U. S. District Judge William M. Skretny said the attorneys had presented enough evidence that Piccoli, 82, was not investing in mortgages as he claimed, but merely taking in deposits and paying out investments. The U. S. Attorney’s Office and SEC lawyers presented bank records showing that while Piccoli had seen more than $16 million pass through his accounts in the last two years, there is no evidence that he had invested in anything as he promised. One of those investors unable to call the hotline on Friday was a Tonawanda woman who said she and her husband had $100,000 invested with Piccoli. Like others, she said they had learned of the investment plan from a friend in their Catholic church. What sold them on it, she said, was the guaranteed 7.1 percent annual interest rate. “My husband and I were reading the story [about Piccoli] and we both felt pretty stupid,” she said. Wylegala said that investigators are currently drawing up a questionnaire they intend to send to all of Piccoli’s investors. They are trying to learn, she said, exactly how much had been invested with Piccoli and his company over the years. It’s too early, both she and Williams said, to know how much, if anything, investors will get back. “We always hope for the best,” Wylegala said, “but they really need to prepare themselves for the worst.
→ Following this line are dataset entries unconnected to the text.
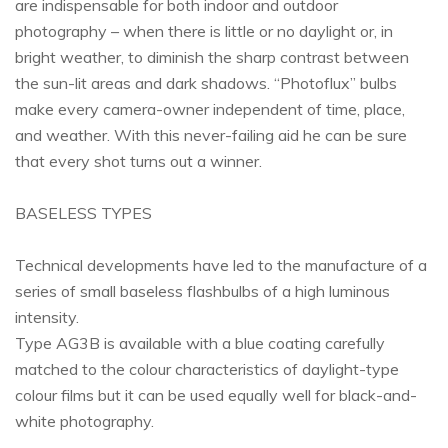
are indispensable for both indoor and outdoor
photography – when there is little or no daylight or, in
bright weather, to diminish the sharp contrast between
the sun-lit areas and dark shadows. “Photoflux” bulbs
make every camera-owner independent of time, place,
and weather. With this never-failing aid he can be sure
that every shot turns out a winner.
BASELESS TYPES
Technical developments have led to the manufacture of a
series of small baseless flashbulbs of a high luminous
intensity.
Type AG3B is available with a blue coating carefully
matched to the colour characteristics of daylight-type
colour films but it can be used equally well for black-and-
white photography.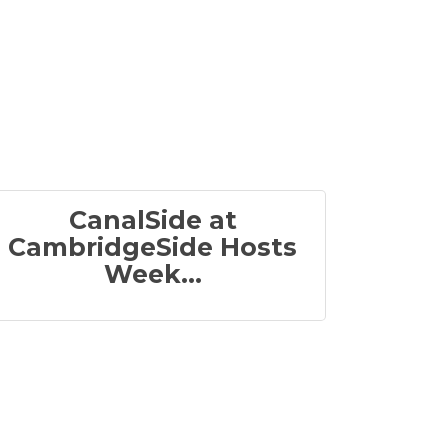
CanalSide at
CambridgeSide Hosts
Week...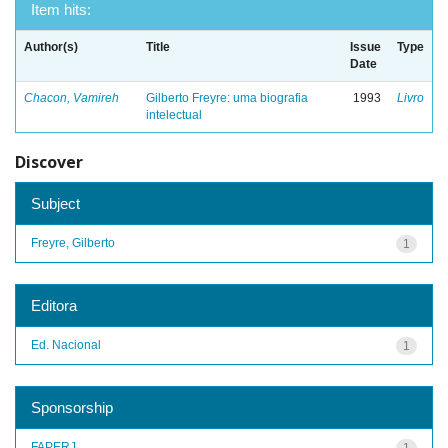
Item hits:
Author(s)
Title
Issue
Type
Date
Chacon, Vamireh
Gilberto Freyre: uma biografia
1993
Livro
intelectual
Discover
Subject
Freyre, Gilberto
1
Editora
Ed. Nacional
1
Sponsorship
FAPERJ
1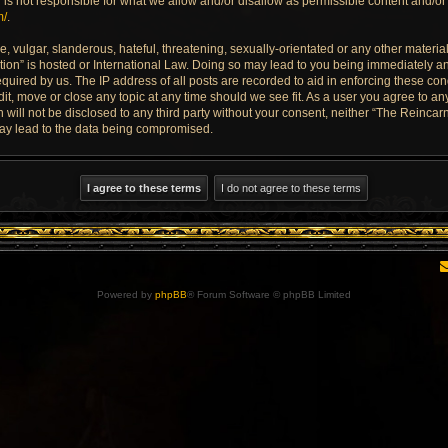
is not responsible for what we allow and/or disallow as permissible content and/or 
m/
.
 vulgar, slanderous, hateful, threatening, sexually-orientated or any other material 
ion” is hosted or International Law. Doing so may lead to you being immediately an
quired by us. The IP address of all posts are recorded to aid in enforcing these con
dit, move or close any topic at any time should we see fit. As a user you agree to a
n will not be disclosed to any third party without your consent, neither “The Reinca
may lead to the data being compromised.
Powered by
phpBB
® Forum Software © phpBB Limited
We undertake diligent efforts to try to recover as much as we can, but we won’t be able until this investigation is over to know how much we can recoup.”
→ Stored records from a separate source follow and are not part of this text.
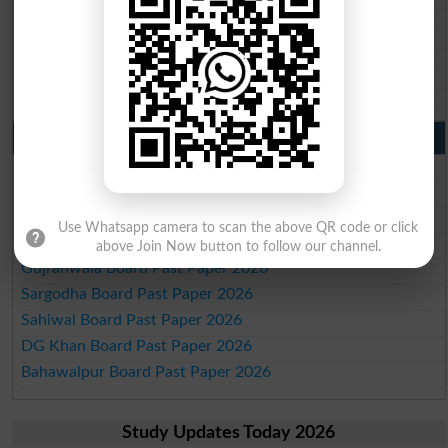
BISE Larkana 10th class gazette 2026
BISE SBA 10th class gazette 2026
BISE Mirpur Khas 10th class gazette 2026
Aga Khan Board 10th class gazette 2026
Wifaq ul Madaris Board 10th class gazette 2026
Punjab Past Papers Matric 9th 10th
Lahore Board Past Paper 2026
Multan Board Past Paper 2026
Rawalpindi Board Past Paper 2026
Use Whatsapp camera to scan the above QR code or click
Faisalabad Board Past Paper 2026
above Join Now button to follow our channel.
Gujranwala Board Past Paper 2026
Sargodha Board Past Paper 2026
Sahiwal Board Past Paper 2026
DG Khan Board Past Paper 2026
Bahawalpur Board Past Paper 2026
Study Updates Today 2026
If investors are unable to get through the hotline, Wylegala said, they can send a note to her with their name, address and telephone number. (Gretchen L. Wylegala, U. S. Attorney’s Office, 138 Delaware Ave., Buffalo, NY 14202.) Piccoli, who declined to comment in court on Thursday, is due back before U. S. Magistrate Judge Jeremiah McCarthy with his attorney Tuesday on the criminal complaint, and before Skretny on the SEC civil complaint.